## What the task asks
Below are records to repeat exactly; copy them without the pictures.

++++++++++

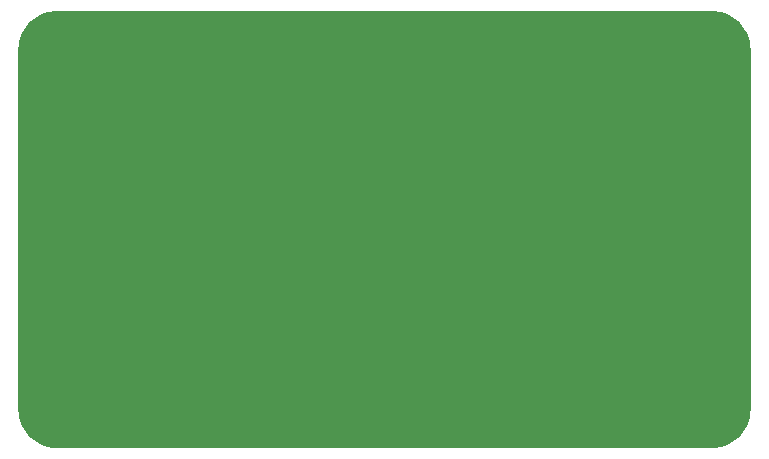
<source format=gbr>
G04 DipTrace 3.1.0.1*
G04 TPA3128D2route.Board.gbr*
%MOIN*%
G04 #@! TF.FileFunction,Drawing,Board polygon*
G04 #@! TF.Part,Single*
%FSLAX26Y26*%
G04*
G70*
G90*
G75*
G01*
G04 BoardPoly*
%LPD*%
G36*
X520000Y394016D2*
X2708976D1*
G03X2834961Y520000I-1J125985D01*
G01*
Y1724724D1*
G03X2708976Y1850709I-125985J-1D01*
G01*
X520000D1*
G03X394016Y1724724I1J-125985D01*
G01*
Y520000D1*
G03X520000Y394016I125985J1D01*
G01*
G37*
M02*

</source>
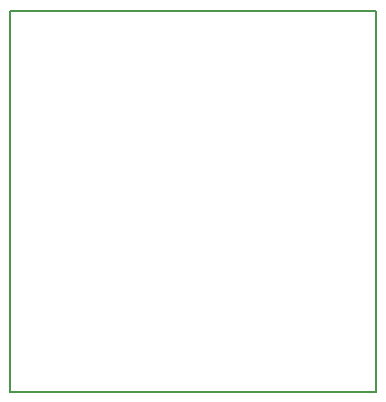
<source format=gm1>
G04*
G04 #@! TF.GenerationSoftware,Altium Limited,Altium Designer,21.4.1 (30)*
G04*
G04 Layer_Color=16711935*
%FSLAX25Y25*%
%MOIN*%
G70*
G04*
G04 #@! TF.SameCoordinates,70962A66-5B05-4BC0-AD96-6F7431C900D1*
G04*
G04*
G04 #@! TF.FilePolarity,Positive*
G04*
G01*
G75*
%ADD17C,0.00598*%
D17*
X119000Y52500D02*
Y179500D01*
X241000D01*
Y52500D02*
Y87500D01*
X119000Y52500D02*
X241000D01*
Y87500D02*
Y179500D01*
M02*

</source>
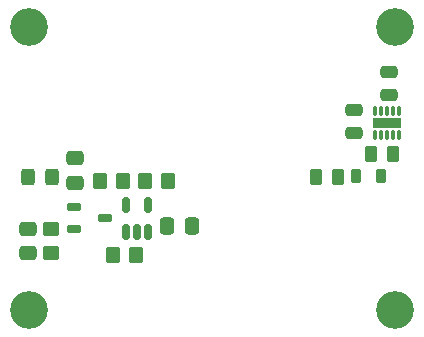
<source format=gbp>
%TF.GenerationSoftware,KiCad,Pcbnew,8.0.8*%
%TF.CreationDate,2025-02-12T15:02:29-05:00*%
%TF.ProjectId,high-power-module,68696768-2d70-46f7-9765-722d6d6f6475,rev?*%
%TF.SameCoordinates,Original*%
%TF.FileFunction,Paste,Bot*%
%TF.FilePolarity,Positive*%
%FSLAX46Y46*%
G04 Gerber Fmt 4.6, Leading zero omitted, Abs format (unit mm)*
G04 Created by KiCad (PCBNEW 8.0.8) date 2025-02-12 15:02:29*
%MOMM*%
%LPD*%
G01*
G04 APERTURE LIST*
G04 Aperture macros list*
%AMRoundRect*
0 Rectangle with rounded corners*
0 $1 Rounding radius*
0 $2 $3 $4 $5 $6 $7 $8 $9 X,Y pos of 4 corners*
0 Add a 4 corners polygon primitive as box body*
4,1,4,$2,$3,$4,$5,$6,$7,$8,$9,$2,$3,0*
0 Add four circle primitives for the rounded corners*
1,1,$1+$1,$2,$3*
1,1,$1+$1,$4,$5*
1,1,$1+$1,$6,$7*
1,1,$1+$1,$8,$9*
0 Add four rect primitives between the rounded corners*
20,1,$1+$1,$2,$3,$4,$5,0*
20,1,$1+$1,$4,$5,$6,$7,0*
20,1,$1+$1,$6,$7,$8,$9,0*
20,1,$1+$1,$8,$9,$2,$3,0*%
G04 Aperture macros list end*
%ADD10C,3.200000*%
%ADD11RoundRect,0.250000X-0.337500X-0.475000X0.337500X-0.475000X0.337500X0.475000X-0.337500X0.475000X0*%
%ADD12RoundRect,0.250000X-0.350000X-0.450000X0.350000X-0.450000X0.350000X0.450000X-0.350000X0.450000X0*%
%ADD13RoundRect,0.250000X0.350000X0.450000X-0.350000X0.450000X-0.350000X-0.450000X0.350000X-0.450000X0*%
%ADD14RoundRect,0.250000X0.325000X0.450000X-0.325000X0.450000X-0.325000X-0.450000X0.325000X-0.450000X0*%
%ADD15RoundRect,0.250000X-0.475000X0.250000X-0.475000X-0.250000X0.475000X-0.250000X0.475000X0.250000X0*%
%ADD16RoundRect,0.162500X-0.447500X-0.162500X0.447500X-0.162500X0.447500X0.162500X-0.447500X0.162500X0*%
%ADD17RoundRect,0.250000X0.262500X0.450000X-0.262500X0.450000X-0.262500X-0.450000X0.262500X-0.450000X0*%
%ADD18RoundRect,0.250000X-0.475000X0.337500X-0.475000X-0.337500X0.475000X-0.337500X0.475000X0.337500X0*%
%ADD19RoundRect,0.017550X-0.117450X0.352450X-0.117450X-0.352450X0.117450X-0.352450X0.117450X0.352450X0*%
%ADD20R,2.400000X0.840000*%
%ADD21RoundRect,0.250000X0.475000X-0.337500X0.475000X0.337500X-0.475000X0.337500X-0.475000X-0.337500X0*%
%ADD22RoundRect,0.150000X0.150000X-0.512500X0.150000X0.512500X-0.150000X0.512500X-0.150000X-0.512500X0*%
%ADD23RoundRect,0.250000X0.450000X-0.350000X0.450000X0.350000X-0.450000X0.350000X-0.450000X-0.350000X0*%
%ADD24RoundRect,0.250000X0.475000X-0.250000X0.475000X0.250000X-0.475000X0.250000X-0.475000X-0.250000X0*%
%ADD25RoundRect,0.218750X0.218750X0.381250X-0.218750X0.381250X-0.218750X-0.381250X0.218750X-0.381250X0*%
G04 APERTURE END LIST*
D10*
%TO.C,H4*%
X127900000Y-97500000D03*
%TD*%
%TO.C,H1*%
X127900000Y-73500000D03*
%TD*%
%TO.C,H2*%
X158900000Y-73500000D03*
%TD*%
%TO.C,H3*%
X158900000Y-97500000D03*
%TD*%
D11*
%TO.C,CB5*%
X139600000Y-90400000D03*
X141675000Y-90400000D03*
%TD*%
D12*
%TO.C,R13*%
X133900000Y-86600000D03*
X135900000Y-86600000D03*
%TD*%
D13*
%TO.C,R2*%
X139700000Y-86600000D03*
X137700000Y-86600000D03*
%TD*%
D14*
%TO.C,R3*%
X129850000Y-86200000D03*
X127800000Y-86200000D03*
%TD*%
D15*
%TO.C,CIN1*%
X158400000Y-77350000D03*
X158400000Y-79250000D03*
%TD*%
D16*
%TO.C,D1*%
X131700000Y-90650000D03*
X131700000Y-88750000D03*
X134320000Y-89700000D03*
%TD*%
D17*
%TO.C,R16*%
X158712500Y-84250000D03*
X156887500Y-84250000D03*
%TD*%
%TO.C,R17*%
X154025000Y-86200000D03*
X152200000Y-86200000D03*
%TD*%
D18*
%TO.C,C4*%
X131800000Y-84625000D03*
X131800000Y-86700000D03*
%TD*%
D12*
%TO.C,R15*%
X135000000Y-92800000D03*
X137000000Y-92800000D03*
%TD*%
D19*
%TO.C,U3*%
X157200000Y-80650000D03*
X157700000Y-80650000D03*
X158200000Y-80650000D03*
X158700000Y-80650000D03*
X159200000Y-80650000D03*
X159200000Y-82640000D03*
X158700000Y-82640000D03*
X158200000Y-82640000D03*
X157700000Y-82640000D03*
X157200000Y-82640000D03*
D20*
X158200000Y-81645000D03*
%TD*%
D21*
%TO.C,C3*%
X127800000Y-92700000D03*
X127800000Y-90625000D03*
%TD*%
D22*
%TO.C,U2*%
X138000000Y-90875000D03*
X137050000Y-90875000D03*
X136100000Y-90875000D03*
X136100000Y-88600000D03*
X138000000Y-88600000D03*
%TD*%
D23*
%TO.C,R1*%
X129800000Y-92650000D03*
X129800000Y-90650000D03*
%TD*%
D24*
%TO.C,COUT1*%
X155400000Y-82500000D03*
X155400000Y-80600000D03*
%TD*%
D25*
%TO.C,L5*%
X157687500Y-86150000D03*
X155562500Y-86150000D03*
%TD*%
M02*

</source>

++++++++++

## Exercise response
<source format=gbr>
G04 DipTrace 3.1.0.1*
G04 TPA3128D2route.Board.gbr*
%MOIN*%
G04 #@! TF.FileFunction,Drawing,Board polygon*
G04 #@! TF.Part,Single*
%FSLAX26Y26*%
G04*
G70*
G90*
G75*
G01*
G04 BoardPoly*
%LPD*%
G36*
X520000Y394016D2*
X2708976D1*
G03X2834961Y520000I-1J125985D01*
G01*
Y1724724D1*
G03X2708976Y1850709I-125985J-1D01*
G01*
X520000D1*
G03X394016Y1724724I1J-125985D01*
G01*
Y520000D1*
G03X520000Y394016I125985J1D01*
G01*
G37*
M02*

</source>
<source format=gm1>
G04*
G04 #@! TF.GenerationSoftware,Altium Limited,Altium Designer,21.4.1 (30)*
G04*
G04 Layer_Color=16711935*
%FSLAX25Y25*%
%MOIN*%
G70*
G04*
G04 #@! TF.SameCoordinates,70962A66-5B05-4BC0-AD96-6F7431C900D1*
G04*
G04*
G04 #@! TF.FilePolarity,Positive*
G04*
G01*
G75*
%ADD17C,0.00598*%
D17*
X119000Y52500D02*
Y179500D01*
X241000D01*
Y52500D02*
Y87500D01*
X119000Y52500D02*
X241000D01*
Y87500D02*
Y179500D01*
M02*

</source>
<source format=gbp>
%TF.GenerationSoftware,KiCad,Pcbnew,8.0.8*%
%TF.CreationDate,2025-02-12T15:02:29-05:00*%
%TF.ProjectId,high-power-module,68696768-2d70-46f7-9765-722d6d6f6475,rev?*%
%TF.SameCoordinates,Original*%
%TF.FileFunction,Paste,Bot*%
%TF.FilePolarity,Positive*%
%FSLAX46Y46*%
G04 Gerber Fmt 4.6, Leading zero omitted, Abs format (unit mm)*
G04 Created by KiCad (PCBNEW 8.0.8) date 2025-02-12 15:02:29*
%MOMM*%
%LPD*%
G01*
G04 APERTURE LIST*
G04 Aperture macros list*
%AMRoundRect*
0 Rectangle with rounded corners*
0 $1 Rounding radius*
0 $2 $3 $4 $5 $6 $7 $8 $9 X,Y pos of 4 corners*
0 Add a 4 corners polygon primitive as box body*
4,1,4,$2,$3,$4,$5,$6,$7,$8,$9,$2,$3,0*
0 Add four circle primitives for the rounded corners*
1,1,$1+$1,$2,$3*
1,1,$1+$1,$4,$5*
1,1,$1+$1,$6,$7*
1,1,$1+$1,$8,$9*
0 Add four rect primitives between the rounded corners*
20,1,$1+$1,$2,$3,$4,$5,0*
20,1,$1+$1,$4,$5,$6,$7,0*
20,1,$1+$1,$6,$7,$8,$9,0*
20,1,$1+$1,$8,$9,$2,$3,0*%
G04 Aperture macros list end*
%ADD10C,3.200000*%
%ADD11RoundRect,0.250000X-0.337500X-0.475000X0.337500X-0.475000X0.337500X0.475000X-0.337500X0.475000X0*%
%ADD12RoundRect,0.250000X-0.350000X-0.450000X0.350000X-0.450000X0.350000X0.450000X-0.350000X0.450000X0*%
%ADD13RoundRect,0.250000X0.350000X0.450000X-0.350000X0.450000X-0.350000X-0.450000X0.350000X-0.450000X0*%
%ADD14RoundRect,0.250000X0.325000X0.450000X-0.325000X0.450000X-0.325000X-0.450000X0.325000X-0.450000X0*%
%ADD15RoundRect,0.250000X-0.475000X0.250000X-0.475000X-0.250000X0.475000X-0.250000X0.475000X0.250000X0*%
%ADD16RoundRect,0.162500X-0.447500X-0.162500X0.447500X-0.162500X0.447500X0.162500X-0.447500X0.162500X0*%
%ADD17RoundRect,0.250000X0.262500X0.450000X-0.262500X0.450000X-0.262500X-0.450000X0.262500X-0.450000X0*%
%ADD18RoundRect,0.250000X-0.475000X0.337500X-0.475000X-0.337500X0.475000X-0.337500X0.475000X0.337500X0*%
%ADD19RoundRect,0.017550X-0.117450X0.352450X-0.117450X-0.352450X0.117450X-0.352450X0.117450X0.352450X0*%
%ADD20R,2.400000X0.840000*%
%ADD21RoundRect,0.250000X0.475000X-0.337500X0.475000X0.337500X-0.475000X0.337500X-0.475000X-0.337500X0*%
%ADD22RoundRect,0.150000X0.150000X-0.512500X0.150000X0.512500X-0.150000X0.512500X-0.150000X-0.512500X0*%
%ADD23RoundRect,0.250000X0.450000X-0.350000X0.450000X0.350000X-0.450000X0.350000X-0.450000X-0.350000X0*%
%ADD24RoundRect,0.250000X0.475000X-0.250000X0.475000X0.250000X-0.475000X0.250000X-0.475000X-0.250000X0*%
%ADD25RoundRect,0.218750X0.218750X0.381250X-0.218750X0.381250X-0.218750X-0.381250X0.218750X-0.381250X0*%
G04 APERTURE END LIST*
D10*
%TO.C,H4*%
X127900000Y-97500000D03*
%TD*%
%TO.C,H1*%
X127900000Y-73500000D03*
%TD*%
%TO.C,H2*%
X158900000Y-73500000D03*
%TD*%
%TO.C,H3*%
X158900000Y-97500000D03*
%TD*%
D11*
%TO.C,CB5*%
X139600000Y-90400000D03*
X141675000Y-90400000D03*
%TD*%
D12*
%TO.C,R13*%
X133900000Y-86600000D03*
X135900000Y-86600000D03*
%TD*%
D13*
%TO.C,R2*%
X139700000Y-86600000D03*
X137700000Y-86600000D03*
%TD*%
D14*
%TO.C,R3*%
X129850000Y-86200000D03*
X127800000Y-86200000D03*
%TD*%
D15*
%TO.C,CIN1*%
X158400000Y-77350000D03*
X158400000Y-79250000D03*
%TD*%
D16*
%TO.C,D1*%
X131700000Y-90650000D03*
X131700000Y-88750000D03*
X134320000Y-89700000D03*
%TD*%
D17*
%TO.C,R16*%
X158712500Y-84250000D03*
X156887500Y-84250000D03*
%TD*%
%TO.C,R17*%
X154025000Y-86200000D03*
X152200000Y-86200000D03*
%TD*%
D18*
%TO.C,C4*%
X131800000Y-84625000D03*
X131800000Y-86700000D03*
%TD*%
D12*
%TO.C,R15*%
X135000000Y-92800000D03*
X137000000Y-92800000D03*
%TD*%
D19*
%TO.C,U3*%
X157200000Y-80650000D03*
X157700000Y-80650000D03*
X158200000Y-80650000D03*
X158700000Y-80650000D03*
X159200000Y-80650000D03*
X159200000Y-82640000D03*
X158700000Y-82640000D03*
X158200000Y-82640000D03*
X157700000Y-82640000D03*
X157200000Y-82640000D03*
D20*
X158200000Y-81645000D03*
%TD*%
D21*
%TO.C,C3*%
X127800000Y-92700000D03*
X127800000Y-90625000D03*
%TD*%
D22*
%TO.C,U2*%
X138000000Y-90875000D03*
X137050000Y-90875000D03*
X136100000Y-90875000D03*
X136100000Y-88600000D03*
X138000000Y-88600000D03*
%TD*%
D23*
%TO.C,R1*%
X129800000Y-92650000D03*
X129800000Y-90650000D03*
%TD*%
D24*
%TO.C,COUT1*%
X155400000Y-82500000D03*
X155400000Y-80600000D03*
%TD*%
D25*
%TO.C,L5*%
X157687500Y-86150000D03*
X155562500Y-86150000D03*
%TD*%
M02*

</source>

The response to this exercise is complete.